Hoje nem pensar em trabalhar, mesmo que o muco em meu nariz insista em exercer seu direito democrático de ir e vir. Estou rouco de tanto protestar e minha bandeira é a favor dos frascos e comprimidos. Caminho resoluto de braços dados com Seu Biom e Dona Coristina. Fui tomar uma colher de CLT mas alguém tirou o vidro do armário. Direitos trabalhistas? Embrulha os direitos e fique com os trabalhistas que não me interessam. Reformas também não. Sou alérgico ao pó.
Meus pulmões — o de esquerda e também o de direita, que trabalham em sincronia — estão ocupados por manifestantes acampados em seus alvéolos. Hoje à noite vai ser canja sorver meus direitos quando eles vierem de colher. Canja de mortadela e papelão acompanhada de pão. Nem me convide para o feriado num triplex na praia ou sítio no interior. Não tenho forças nem para passear de pedalinho. Banho hoje só se for de canhão de água de Brucutu ou bem rapidinho, na lava-jato.
O espelho me diz que sou vermelho e o sofá me convida a viver ali no bem-bom sem trabalhar. Vou passar o dia vigiando a influência nefasta da "TV Globo" que logo deve mudar sua marca para "TV Plana". Na tela, um manifestante sem teto e sem terra atira um coquetel molotov num ônibus. Não se preocupe, ele não vai voltar para casa andando. Quem vai voltar assim é trabalhador que teve o dia descontado. Manifestante anda de Hilux. O que mais vejo na telinha é sindicalista uniformizado trabalhando a todo vapor. Não aderiu à greve, meu filho?
Se você for da turma do "vem pra rua", devo alertar que o que mais tem hoje no país é gente que foi pra rua. Tá todo mundo na rua. E se acha uma heresia eu brincar com sua causa, sua foice e seu martelo, ferramentas que em toda a sua vida você só viu em bandeira em dia de baderna, saiba que existem duas armas imbatíveis em qualquer manifestação: comunicação e humor. Um escritor precisa ser destro em ambas (Oops! Eu disse destro?! Perdoe-me!).
A comunicação (ou a falta dela) é o que começa e termina guerras. Entre uma coisa e outra é que caem as bombas. O humor magnifica a absurdidade de certos comportamentos, e as charges estão aí para provar. Você poderia escrever a história absurda da política de um país só com charges. Mas às vezes é possível encontrar até um político com humor.

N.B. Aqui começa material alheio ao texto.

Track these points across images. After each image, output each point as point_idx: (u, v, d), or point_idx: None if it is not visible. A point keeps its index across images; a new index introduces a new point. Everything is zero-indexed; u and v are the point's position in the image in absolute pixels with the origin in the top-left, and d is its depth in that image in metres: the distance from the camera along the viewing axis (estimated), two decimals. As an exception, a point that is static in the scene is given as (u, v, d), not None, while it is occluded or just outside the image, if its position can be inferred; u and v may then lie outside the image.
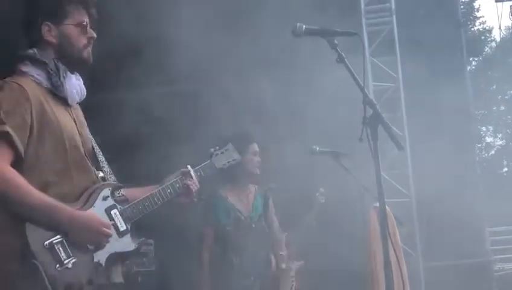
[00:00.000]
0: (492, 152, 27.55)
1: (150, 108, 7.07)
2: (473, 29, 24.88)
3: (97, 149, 3.08)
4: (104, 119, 5.78)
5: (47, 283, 2.61)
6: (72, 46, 2.92)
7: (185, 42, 5.96)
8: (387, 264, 2.61)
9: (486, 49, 26.59)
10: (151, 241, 7.40)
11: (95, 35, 2.97)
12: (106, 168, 3.08)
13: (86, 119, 3.10)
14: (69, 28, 2.91)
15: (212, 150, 3.54)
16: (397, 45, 8.28)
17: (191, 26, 5.91)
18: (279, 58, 7.03)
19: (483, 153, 26.00)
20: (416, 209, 8.08)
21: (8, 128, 2.68)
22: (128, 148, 7.28)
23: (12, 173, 2.68)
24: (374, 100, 2.77)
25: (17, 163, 2.72)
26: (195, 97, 7.42)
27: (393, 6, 8.21)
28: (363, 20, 8.12)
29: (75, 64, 2.95)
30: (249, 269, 5.13)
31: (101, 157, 3.08)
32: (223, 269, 5.10)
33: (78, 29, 2.92)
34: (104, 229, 2.82)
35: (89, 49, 2.96)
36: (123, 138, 6.90)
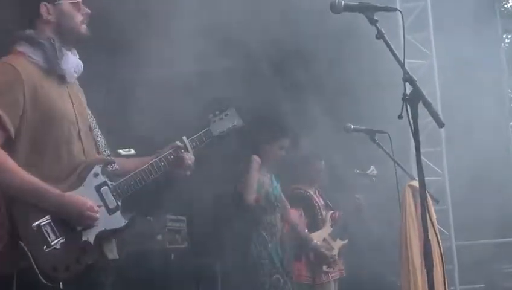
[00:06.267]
0: (526, 130, 27.19)
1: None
2: (506, 5, 24.44)
3: (94, 127, 3.11)
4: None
5: (33, 264, 2.63)
6: (70, 22, 3.01)
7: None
8: (427, 241, 2.60)
9: (521, 25, 26.11)
10: (183, 218, 7.36)
11: (89, 11, 3.07)
12: (101, 141, 3.11)
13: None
14: (65, 5, 3.01)
15: (211, 115, 3.42)
16: (431, 22, 8.17)
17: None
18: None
19: (516, 131, 25.63)
20: (449, 188, 8.02)
21: None
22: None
23: (2, 155, 2.71)
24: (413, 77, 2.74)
25: (8, 143, 2.76)
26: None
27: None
28: (398, -4, 8.01)
29: (74, 40, 3.04)
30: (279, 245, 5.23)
31: (96, 132, 3.11)
32: (256, 243, 5.12)
33: (73, 7, 3.03)
34: (90, 213, 2.83)
35: (85, 24, 3.06)
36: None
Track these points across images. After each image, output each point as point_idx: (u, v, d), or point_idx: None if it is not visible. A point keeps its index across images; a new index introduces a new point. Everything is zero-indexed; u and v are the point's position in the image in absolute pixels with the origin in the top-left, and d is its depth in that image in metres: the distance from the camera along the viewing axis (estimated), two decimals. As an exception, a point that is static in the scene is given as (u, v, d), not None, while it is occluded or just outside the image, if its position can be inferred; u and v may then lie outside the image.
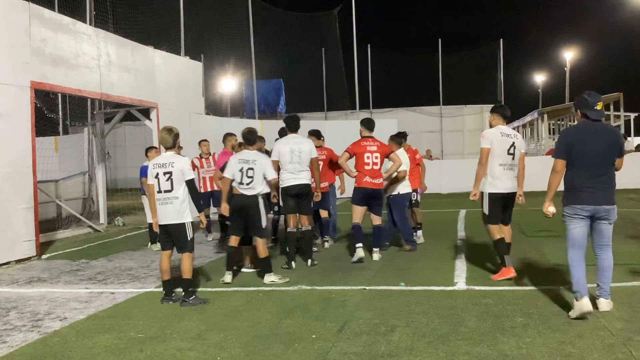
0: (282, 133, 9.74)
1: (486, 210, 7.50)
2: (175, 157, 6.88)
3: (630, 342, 4.90)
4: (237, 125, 17.27)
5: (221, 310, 6.44)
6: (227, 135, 10.66)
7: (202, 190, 11.63)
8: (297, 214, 8.86)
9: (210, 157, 11.94)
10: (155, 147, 11.57)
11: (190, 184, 6.84)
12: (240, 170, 7.81)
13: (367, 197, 8.89)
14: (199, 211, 7.00)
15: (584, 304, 5.55)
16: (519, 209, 8.03)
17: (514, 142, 7.44)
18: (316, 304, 6.57)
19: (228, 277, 7.82)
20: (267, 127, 19.30)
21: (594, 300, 5.80)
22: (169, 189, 6.77)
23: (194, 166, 11.80)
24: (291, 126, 8.96)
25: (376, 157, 8.87)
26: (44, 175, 13.32)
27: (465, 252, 9.32)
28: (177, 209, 6.79)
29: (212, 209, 11.77)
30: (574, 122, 36.17)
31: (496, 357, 4.71)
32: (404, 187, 9.62)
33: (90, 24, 15.22)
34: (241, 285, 7.64)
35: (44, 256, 10.62)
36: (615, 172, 5.82)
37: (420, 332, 5.41)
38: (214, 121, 18.75)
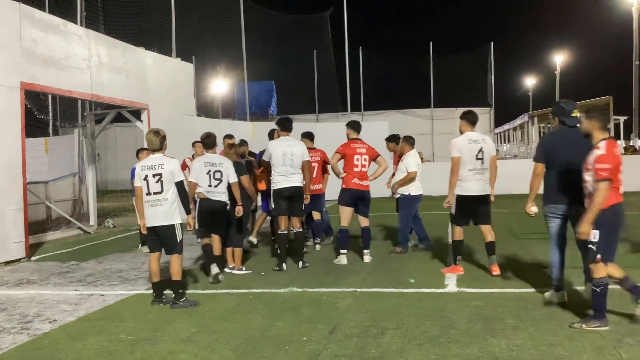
0: (272, 135, 9.75)
1: (453, 211, 7.88)
2: (164, 158, 6.88)
3: (620, 344, 4.93)
4: (229, 127, 17.30)
5: (212, 313, 6.43)
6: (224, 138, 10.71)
7: None
8: (288, 216, 8.86)
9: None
10: (147, 149, 11.52)
11: (180, 185, 6.86)
12: (208, 173, 8.00)
13: (355, 198, 8.91)
14: (187, 213, 6.98)
15: (557, 296, 6.26)
16: (510, 212, 8.09)
17: (482, 147, 7.74)
18: (307, 306, 6.56)
19: (214, 269, 7.93)
20: (259, 129, 19.30)
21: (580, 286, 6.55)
22: (159, 190, 6.77)
23: (185, 166, 11.79)
24: (286, 126, 8.96)
25: (365, 159, 8.91)
26: (33, 177, 13.27)
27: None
28: (167, 210, 6.79)
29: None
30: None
31: (487, 360, 4.73)
32: (416, 189, 9.62)
33: (81, 25, 15.18)
34: (232, 287, 7.62)
35: (33, 258, 10.56)
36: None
37: (411, 334, 5.42)
38: (205, 123, 18.71)
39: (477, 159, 7.70)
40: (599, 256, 5.39)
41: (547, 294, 6.41)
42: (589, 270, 5.66)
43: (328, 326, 5.75)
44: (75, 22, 15.23)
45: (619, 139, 32.26)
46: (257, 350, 5.14)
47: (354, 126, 9.22)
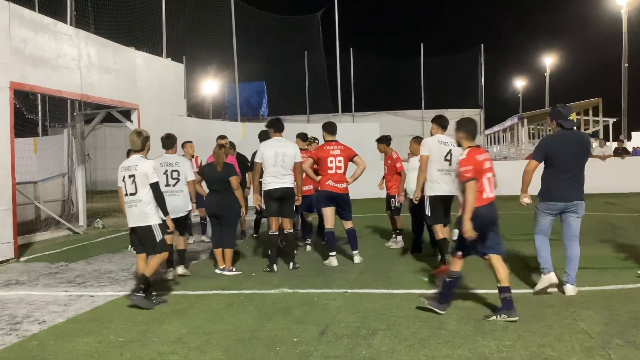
0: (262, 136, 9.74)
1: (428, 212, 8.20)
2: (139, 160, 6.93)
3: (609, 345, 4.96)
4: (219, 128, 17.26)
5: (202, 314, 6.41)
6: (217, 138, 10.78)
7: None
8: (280, 217, 8.85)
9: (193, 160, 11.89)
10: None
11: (154, 187, 6.88)
12: (165, 173, 8.24)
13: (331, 199, 8.90)
14: (164, 214, 7.02)
15: (551, 277, 6.65)
16: (500, 213, 8.14)
17: (450, 150, 8.14)
18: (298, 307, 6.56)
19: (180, 269, 8.42)
20: (249, 130, 19.27)
21: (561, 286, 6.71)
22: (134, 191, 6.86)
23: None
24: (277, 127, 8.96)
25: (339, 161, 8.90)
26: (22, 177, 13.20)
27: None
28: (141, 211, 6.85)
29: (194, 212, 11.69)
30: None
31: (477, 360, 4.74)
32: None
33: (71, 25, 15.10)
34: (222, 288, 7.61)
35: (22, 259, 10.49)
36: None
37: (402, 335, 5.43)
38: (195, 123, 18.67)
39: (446, 160, 8.12)
40: (459, 253, 6.10)
41: (539, 284, 6.79)
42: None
43: (319, 327, 5.75)
44: (65, 22, 15.14)
45: (609, 140, 32.46)
46: (248, 351, 5.13)
47: (328, 128, 9.23)
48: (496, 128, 43.32)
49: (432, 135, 8.36)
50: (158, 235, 6.91)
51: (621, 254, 9.00)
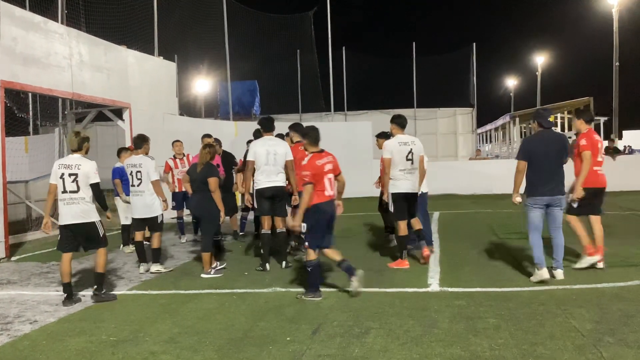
0: (257, 135, 9.74)
1: (392, 209, 8.55)
2: (81, 159, 7.12)
3: (600, 343, 4.98)
4: (212, 127, 17.23)
5: (194, 313, 6.40)
6: (202, 137, 10.70)
7: (177, 190, 11.60)
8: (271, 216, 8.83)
9: (185, 158, 11.88)
10: (127, 148, 11.44)
11: (95, 187, 7.09)
12: (131, 174, 8.61)
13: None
14: (104, 210, 7.43)
15: (544, 273, 7.20)
16: (492, 211, 8.21)
17: (411, 149, 8.47)
18: (290, 306, 6.56)
19: (154, 267, 8.71)
20: (242, 129, 19.25)
21: (551, 272, 7.32)
22: (75, 189, 7.01)
23: (168, 167, 11.73)
24: (267, 127, 8.96)
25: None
26: (13, 176, 13.11)
27: (439, 254, 9.38)
28: (84, 208, 7.04)
29: (186, 211, 11.69)
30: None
31: (469, 359, 4.75)
32: (424, 187, 9.58)
33: (62, 23, 15.01)
34: (215, 287, 7.60)
35: (13, 258, 10.45)
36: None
37: (394, 334, 5.44)
38: (187, 122, 18.62)
39: (407, 159, 8.43)
40: (306, 243, 6.88)
41: (533, 277, 7.33)
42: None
43: (311, 326, 5.75)
44: (56, 20, 15.06)
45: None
46: (240, 350, 5.13)
47: (296, 127, 9.30)
48: (488, 127, 43.41)
49: (392, 135, 8.68)
50: (101, 231, 7.19)
51: (612, 253, 9.02)
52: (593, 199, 8.05)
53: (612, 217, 13.50)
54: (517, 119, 33.45)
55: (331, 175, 6.99)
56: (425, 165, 8.78)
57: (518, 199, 7.40)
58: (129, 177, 8.72)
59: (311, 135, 7.11)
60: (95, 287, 7.13)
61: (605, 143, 26.36)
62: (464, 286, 7.19)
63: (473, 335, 5.33)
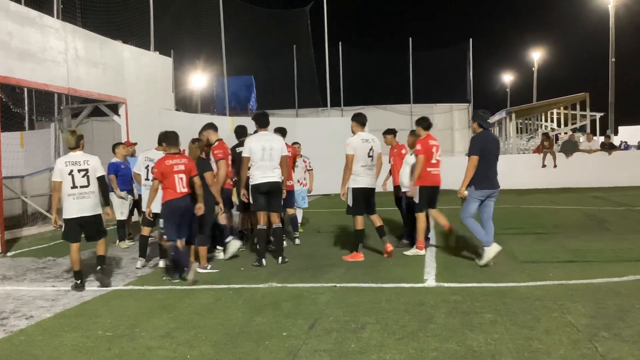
0: (238, 132, 9.81)
1: (350, 203, 8.79)
2: (87, 156, 7.64)
3: (596, 338, 5.00)
4: (208, 122, 17.15)
5: (191, 309, 6.40)
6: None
7: None
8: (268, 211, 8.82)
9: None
10: (123, 144, 11.43)
11: (102, 180, 7.67)
12: (147, 168, 8.63)
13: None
14: (106, 204, 7.95)
15: (493, 247, 7.91)
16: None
17: (372, 146, 8.80)
18: (287, 301, 6.56)
19: (139, 262, 8.84)
20: (238, 124, 19.18)
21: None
22: (86, 184, 7.49)
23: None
24: (263, 122, 8.93)
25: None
26: (9, 171, 13.08)
27: (435, 249, 9.39)
28: (95, 201, 7.58)
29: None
30: (540, 121, 36.89)
31: (465, 354, 4.76)
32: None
33: (57, 18, 14.97)
34: (211, 283, 7.60)
35: (9, 254, 10.43)
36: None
37: (390, 329, 5.45)
38: (184, 117, 18.57)
39: (369, 156, 8.73)
40: (165, 237, 7.71)
41: (483, 260, 7.97)
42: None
43: (308, 321, 5.75)
44: (52, 15, 15.02)
45: (595, 134, 32.66)
46: (237, 345, 5.13)
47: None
48: (484, 122, 43.36)
49: (353, 132, 8.89)
50: (104, 222, 7.81)
51: (607, 248, 9.07)
52: (433, 196, 9.08)
53: (608, 213, 13.54)
54: (514, 115, 33.45)
55: (183, 175, 7.66)
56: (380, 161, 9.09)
57: (465, 193, 7.99)
58: (144, 170, 8.77)
59: (171, 141, 7.85)
60: (100, 267, 7.67)
61: (601, 139, 26.50)
62: (459, 281, 7.20)
63: (469, 330, 5.34)
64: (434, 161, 9.05)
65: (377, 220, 8.92)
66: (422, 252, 8.95)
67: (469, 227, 8.14)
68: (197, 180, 7.85)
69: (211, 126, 9.37)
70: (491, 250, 7.92)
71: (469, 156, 8.02)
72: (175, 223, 7.60)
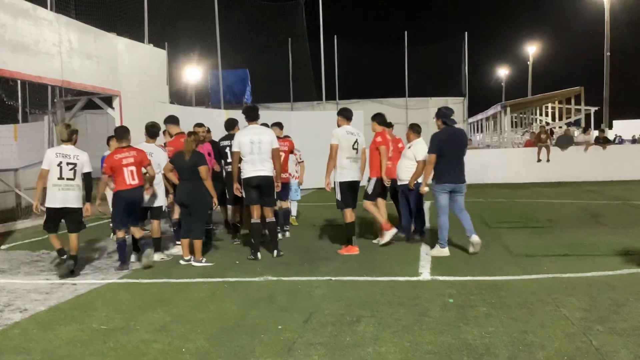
0: (227, 125, 9.82)
1: (339, 197, 8.89)
2: (78, 150, 7.90)
3: (590, 332, 5.02)
4: (203, 115, 17.14)
5: (186, 302, 6.39)
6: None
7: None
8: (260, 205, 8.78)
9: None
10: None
11: (88, 176, 7.96)
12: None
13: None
14: (88, 200, 8.09)
15: (446, 251, 8.35)
16: (482, 201, 8.29)
17: (357, 139, 8.92)
18: (282, 295, 6.56)
19: (133, 256, 8.76)
20: (229, 117, 19.13)
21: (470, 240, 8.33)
22: (72, 177, 7.78)
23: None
24: (251, 115, 8.91)
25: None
26: (2, 164, 13.06)
27: (430, 243, 9.39)
28: (78, 195, 7.88)
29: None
30: (535, 115, 36.94)
31: (460, 347, 4.77)
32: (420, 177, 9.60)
33: (51, 10, 14.86)
34: (206, 276, 7.59)
35: (3, 247, 10.40)
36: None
37: (386, 322, 5.46)
38: (178, 110, 18.49)
39: (354, 148, 8.84)
40: (111, 225, 8.36)
41: (433, 251, 8.45)
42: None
43: (303, 315, 5.75)
44: (46, 7, 14.91)
45: (590, 128, 32.72)
46: (232, 339, 5.13)
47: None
48: (479, 116, 43.40)
49: (339, 126, 8.99)
50: (82, 216, 8.02)
51: (602, 242, 9.10)
52: (384, 187, 9.32)
53: (602, 207, 13.59)
54: (509, 109, 33.47)
55: (133, 168, 8.04)
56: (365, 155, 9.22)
57: (426, 189, 8.51)
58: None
59: (120, 134, 8.27)
60: (74, 263, 7.89)
61: (596, 133, 26.55)
62: (454, 275, 7.22)
63: (464, 323, 5.35)
64: (390, 155, 9.37)
65: (353, 215, 9.02)
66: (393, 230, 9.16)
67: (438, 223, 8.43)
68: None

Lembro-me de Jânio Quadros, quando seu gabinete foi tomado por manifestantes de uma greve dos Correios. Inteligente, jogou por terra a exaltada prepotência do líder do movimento, ao perguntar: "Qual sua função nos Correios?". O moço encheu o peito e respondeu: "Sou carteiro!". "E gosta de sê-lo?", arrematou o homem da vassoura. O século seguinte foi de silêncio na sala enquanto os neurônios manifestantes tentavam processar o que tinham acabado de ouvir.
Mas no meu caso são meus neurônios que pedem um chá de gengibre com mel e limão para continuarem funcionando. Então, como um genuíno manifestante doente de esquerdopatia crônica debilitante, hoje só quero direitos, nada de deveres. E amanhã também. Mas não pense que abri mão de minha ideologia. De jeito nenhum. Tomado de um sentimento comunista estou disposto e pronto a dividir tudo com todos. Dou um vírus para você, outro para você, outro para você...
IGUALDADE PARA TODOS! MINHA GRIPE UNIDA JAMAIS SERÁ VENCIDA!